-------- DATA RECORDS
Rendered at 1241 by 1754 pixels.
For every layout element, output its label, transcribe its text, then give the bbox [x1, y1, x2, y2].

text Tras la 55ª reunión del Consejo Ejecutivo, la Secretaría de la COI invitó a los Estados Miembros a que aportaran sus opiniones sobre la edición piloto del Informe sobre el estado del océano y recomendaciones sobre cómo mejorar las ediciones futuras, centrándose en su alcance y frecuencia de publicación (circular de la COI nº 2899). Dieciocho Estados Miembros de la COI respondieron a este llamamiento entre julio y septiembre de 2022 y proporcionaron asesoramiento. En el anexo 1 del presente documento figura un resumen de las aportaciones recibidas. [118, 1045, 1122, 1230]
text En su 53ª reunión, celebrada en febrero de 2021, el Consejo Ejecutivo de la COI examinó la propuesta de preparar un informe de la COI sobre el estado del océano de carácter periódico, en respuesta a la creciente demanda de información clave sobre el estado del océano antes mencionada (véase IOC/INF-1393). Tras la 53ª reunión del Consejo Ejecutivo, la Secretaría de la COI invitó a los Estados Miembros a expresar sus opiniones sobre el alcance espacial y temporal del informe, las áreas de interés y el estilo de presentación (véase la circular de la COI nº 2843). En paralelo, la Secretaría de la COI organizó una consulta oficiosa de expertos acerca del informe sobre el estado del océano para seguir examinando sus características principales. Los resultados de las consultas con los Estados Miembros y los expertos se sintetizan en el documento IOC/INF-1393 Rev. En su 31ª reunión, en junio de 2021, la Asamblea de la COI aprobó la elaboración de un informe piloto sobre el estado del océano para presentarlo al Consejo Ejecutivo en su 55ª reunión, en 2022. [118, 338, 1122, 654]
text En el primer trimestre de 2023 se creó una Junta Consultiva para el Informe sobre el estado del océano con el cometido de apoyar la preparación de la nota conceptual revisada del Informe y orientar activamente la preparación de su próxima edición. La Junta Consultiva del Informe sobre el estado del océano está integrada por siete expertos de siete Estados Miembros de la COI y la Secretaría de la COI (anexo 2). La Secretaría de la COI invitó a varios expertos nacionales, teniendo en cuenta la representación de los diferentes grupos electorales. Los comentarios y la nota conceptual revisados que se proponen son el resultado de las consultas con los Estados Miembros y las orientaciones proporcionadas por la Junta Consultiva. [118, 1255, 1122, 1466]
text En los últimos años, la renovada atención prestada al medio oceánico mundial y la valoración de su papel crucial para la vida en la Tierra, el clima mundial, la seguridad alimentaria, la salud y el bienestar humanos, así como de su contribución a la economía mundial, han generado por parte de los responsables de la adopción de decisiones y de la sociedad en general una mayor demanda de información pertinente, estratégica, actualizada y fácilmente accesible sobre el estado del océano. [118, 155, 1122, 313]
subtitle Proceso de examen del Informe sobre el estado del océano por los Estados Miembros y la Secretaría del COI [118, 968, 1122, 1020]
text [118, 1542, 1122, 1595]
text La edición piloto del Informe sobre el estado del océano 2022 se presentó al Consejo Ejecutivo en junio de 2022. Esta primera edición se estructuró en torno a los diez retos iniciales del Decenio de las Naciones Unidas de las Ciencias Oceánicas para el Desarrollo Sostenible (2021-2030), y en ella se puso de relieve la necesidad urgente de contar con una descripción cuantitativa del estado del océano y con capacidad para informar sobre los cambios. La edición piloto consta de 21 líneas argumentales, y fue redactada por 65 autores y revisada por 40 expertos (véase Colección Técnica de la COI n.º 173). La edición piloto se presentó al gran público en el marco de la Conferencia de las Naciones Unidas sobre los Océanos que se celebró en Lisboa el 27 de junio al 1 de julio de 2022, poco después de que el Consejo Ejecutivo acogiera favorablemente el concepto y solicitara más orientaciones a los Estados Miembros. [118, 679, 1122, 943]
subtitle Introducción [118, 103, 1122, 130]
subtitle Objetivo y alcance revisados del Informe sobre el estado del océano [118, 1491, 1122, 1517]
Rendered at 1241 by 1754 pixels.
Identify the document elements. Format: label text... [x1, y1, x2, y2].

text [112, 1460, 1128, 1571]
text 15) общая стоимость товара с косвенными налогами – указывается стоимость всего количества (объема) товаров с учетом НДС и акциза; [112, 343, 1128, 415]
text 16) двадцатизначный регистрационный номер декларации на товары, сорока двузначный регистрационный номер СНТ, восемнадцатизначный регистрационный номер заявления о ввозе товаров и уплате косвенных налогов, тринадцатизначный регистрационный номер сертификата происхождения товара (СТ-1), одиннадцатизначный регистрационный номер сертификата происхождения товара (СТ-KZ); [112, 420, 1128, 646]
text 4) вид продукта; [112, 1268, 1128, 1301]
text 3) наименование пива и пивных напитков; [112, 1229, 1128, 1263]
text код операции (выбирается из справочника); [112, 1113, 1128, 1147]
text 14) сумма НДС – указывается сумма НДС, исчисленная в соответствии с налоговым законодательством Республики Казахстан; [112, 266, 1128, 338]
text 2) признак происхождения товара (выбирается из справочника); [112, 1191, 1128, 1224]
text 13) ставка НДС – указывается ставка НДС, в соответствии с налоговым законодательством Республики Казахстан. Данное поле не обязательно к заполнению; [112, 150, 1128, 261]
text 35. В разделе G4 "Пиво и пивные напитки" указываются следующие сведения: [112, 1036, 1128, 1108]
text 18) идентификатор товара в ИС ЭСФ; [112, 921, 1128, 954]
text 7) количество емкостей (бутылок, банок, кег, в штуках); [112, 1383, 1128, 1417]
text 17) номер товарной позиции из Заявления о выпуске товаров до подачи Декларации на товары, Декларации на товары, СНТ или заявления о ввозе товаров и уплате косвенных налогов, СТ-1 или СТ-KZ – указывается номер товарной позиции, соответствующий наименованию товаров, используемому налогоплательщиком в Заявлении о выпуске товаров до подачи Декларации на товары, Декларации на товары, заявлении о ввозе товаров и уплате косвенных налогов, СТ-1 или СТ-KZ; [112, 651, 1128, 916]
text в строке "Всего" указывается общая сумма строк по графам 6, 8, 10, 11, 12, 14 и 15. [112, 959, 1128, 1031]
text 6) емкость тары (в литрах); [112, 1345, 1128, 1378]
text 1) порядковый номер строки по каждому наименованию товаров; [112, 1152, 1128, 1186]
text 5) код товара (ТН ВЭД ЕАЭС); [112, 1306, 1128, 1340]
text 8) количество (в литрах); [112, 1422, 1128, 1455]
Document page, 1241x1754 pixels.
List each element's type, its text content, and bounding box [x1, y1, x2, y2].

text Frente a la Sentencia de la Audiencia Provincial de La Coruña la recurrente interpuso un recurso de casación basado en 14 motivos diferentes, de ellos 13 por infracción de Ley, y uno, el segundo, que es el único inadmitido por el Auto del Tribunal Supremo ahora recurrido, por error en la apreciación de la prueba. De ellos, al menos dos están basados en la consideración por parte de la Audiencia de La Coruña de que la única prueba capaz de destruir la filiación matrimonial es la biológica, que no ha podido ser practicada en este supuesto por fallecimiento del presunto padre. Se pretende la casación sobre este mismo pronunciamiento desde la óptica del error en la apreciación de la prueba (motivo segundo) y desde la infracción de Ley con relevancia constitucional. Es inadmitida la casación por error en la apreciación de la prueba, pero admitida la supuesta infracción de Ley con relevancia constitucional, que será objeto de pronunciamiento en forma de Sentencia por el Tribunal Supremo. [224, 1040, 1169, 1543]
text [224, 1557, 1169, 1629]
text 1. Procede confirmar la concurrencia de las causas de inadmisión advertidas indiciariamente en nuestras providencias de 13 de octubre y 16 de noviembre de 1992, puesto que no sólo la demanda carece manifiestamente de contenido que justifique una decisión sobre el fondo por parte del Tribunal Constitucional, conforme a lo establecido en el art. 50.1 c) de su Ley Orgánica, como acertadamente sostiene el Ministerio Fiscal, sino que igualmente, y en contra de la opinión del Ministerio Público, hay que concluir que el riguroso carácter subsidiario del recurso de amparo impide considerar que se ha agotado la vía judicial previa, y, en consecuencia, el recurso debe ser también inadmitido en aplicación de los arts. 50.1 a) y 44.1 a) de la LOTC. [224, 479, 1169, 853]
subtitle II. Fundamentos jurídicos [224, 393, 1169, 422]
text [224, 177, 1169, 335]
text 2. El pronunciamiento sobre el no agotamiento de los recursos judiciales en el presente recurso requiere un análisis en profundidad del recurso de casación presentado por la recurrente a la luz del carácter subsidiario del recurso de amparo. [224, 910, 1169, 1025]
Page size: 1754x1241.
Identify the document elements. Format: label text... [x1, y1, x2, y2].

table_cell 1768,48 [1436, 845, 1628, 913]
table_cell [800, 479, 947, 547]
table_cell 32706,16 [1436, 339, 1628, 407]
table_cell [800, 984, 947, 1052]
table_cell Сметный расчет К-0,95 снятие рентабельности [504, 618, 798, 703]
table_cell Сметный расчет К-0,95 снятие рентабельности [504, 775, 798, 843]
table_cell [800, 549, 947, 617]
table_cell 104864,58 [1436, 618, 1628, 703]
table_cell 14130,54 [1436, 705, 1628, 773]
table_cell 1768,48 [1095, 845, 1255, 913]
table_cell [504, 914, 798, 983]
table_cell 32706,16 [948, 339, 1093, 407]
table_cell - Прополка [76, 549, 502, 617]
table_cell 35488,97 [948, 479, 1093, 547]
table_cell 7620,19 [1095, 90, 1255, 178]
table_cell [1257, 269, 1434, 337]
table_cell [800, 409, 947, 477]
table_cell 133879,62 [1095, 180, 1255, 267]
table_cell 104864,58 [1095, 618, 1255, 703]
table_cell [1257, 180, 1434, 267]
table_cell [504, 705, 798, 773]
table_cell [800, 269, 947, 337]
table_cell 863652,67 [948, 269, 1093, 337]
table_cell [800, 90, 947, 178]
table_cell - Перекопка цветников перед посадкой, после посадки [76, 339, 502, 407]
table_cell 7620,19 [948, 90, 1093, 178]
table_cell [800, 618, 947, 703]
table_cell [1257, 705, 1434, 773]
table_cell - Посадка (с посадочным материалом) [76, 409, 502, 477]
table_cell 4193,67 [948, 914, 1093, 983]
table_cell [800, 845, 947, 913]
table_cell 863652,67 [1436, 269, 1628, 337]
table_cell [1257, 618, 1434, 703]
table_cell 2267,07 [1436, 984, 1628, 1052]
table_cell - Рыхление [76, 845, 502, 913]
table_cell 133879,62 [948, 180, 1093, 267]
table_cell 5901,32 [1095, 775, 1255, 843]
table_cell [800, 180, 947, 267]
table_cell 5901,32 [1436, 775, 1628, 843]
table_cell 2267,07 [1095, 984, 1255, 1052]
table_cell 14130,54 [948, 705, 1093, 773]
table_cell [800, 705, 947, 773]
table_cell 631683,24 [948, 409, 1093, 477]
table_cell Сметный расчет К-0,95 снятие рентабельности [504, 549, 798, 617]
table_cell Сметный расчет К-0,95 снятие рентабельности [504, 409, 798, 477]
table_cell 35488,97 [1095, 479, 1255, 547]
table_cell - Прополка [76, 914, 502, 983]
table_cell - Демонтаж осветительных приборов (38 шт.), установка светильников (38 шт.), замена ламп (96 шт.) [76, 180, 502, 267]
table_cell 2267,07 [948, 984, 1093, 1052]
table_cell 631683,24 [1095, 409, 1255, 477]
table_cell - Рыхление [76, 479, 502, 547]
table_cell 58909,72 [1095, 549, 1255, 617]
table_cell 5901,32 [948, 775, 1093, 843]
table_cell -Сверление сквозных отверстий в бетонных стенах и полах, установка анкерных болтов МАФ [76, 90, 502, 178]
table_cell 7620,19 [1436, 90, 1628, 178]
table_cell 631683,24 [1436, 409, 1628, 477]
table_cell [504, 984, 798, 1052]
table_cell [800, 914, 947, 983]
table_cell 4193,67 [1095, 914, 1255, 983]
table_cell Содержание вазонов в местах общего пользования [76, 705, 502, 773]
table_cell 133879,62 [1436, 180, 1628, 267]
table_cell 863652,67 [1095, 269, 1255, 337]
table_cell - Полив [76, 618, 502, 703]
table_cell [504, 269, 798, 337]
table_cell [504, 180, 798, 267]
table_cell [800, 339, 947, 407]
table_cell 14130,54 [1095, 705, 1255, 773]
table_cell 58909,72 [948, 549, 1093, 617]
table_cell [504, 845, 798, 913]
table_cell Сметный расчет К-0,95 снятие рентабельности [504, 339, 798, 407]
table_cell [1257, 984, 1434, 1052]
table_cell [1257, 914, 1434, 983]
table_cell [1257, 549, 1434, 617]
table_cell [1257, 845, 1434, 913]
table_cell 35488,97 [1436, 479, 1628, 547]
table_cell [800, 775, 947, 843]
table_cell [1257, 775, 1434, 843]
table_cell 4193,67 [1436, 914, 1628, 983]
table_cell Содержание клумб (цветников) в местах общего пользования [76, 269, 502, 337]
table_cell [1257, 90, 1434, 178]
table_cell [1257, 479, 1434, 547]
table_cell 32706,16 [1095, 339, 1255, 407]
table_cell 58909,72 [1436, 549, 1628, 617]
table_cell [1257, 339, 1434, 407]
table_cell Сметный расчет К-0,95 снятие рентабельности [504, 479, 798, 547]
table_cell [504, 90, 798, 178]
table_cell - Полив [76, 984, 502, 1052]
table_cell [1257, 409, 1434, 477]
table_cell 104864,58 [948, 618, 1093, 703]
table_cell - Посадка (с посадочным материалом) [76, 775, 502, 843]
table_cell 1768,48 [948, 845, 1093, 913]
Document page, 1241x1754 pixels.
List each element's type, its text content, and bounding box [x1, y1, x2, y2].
----------------
PROBLEM REQUIREMENTS =
Whenever a line of the data includes "количество", copy that line.

OUTPUT OF THE EXERCISE =
text 7) количество емкостей (бутылок, банок, кег, в штуках); [112, 1383, 1128, 1417]
text 8) количество (в литрах); [112, 1422, 1128, 1455]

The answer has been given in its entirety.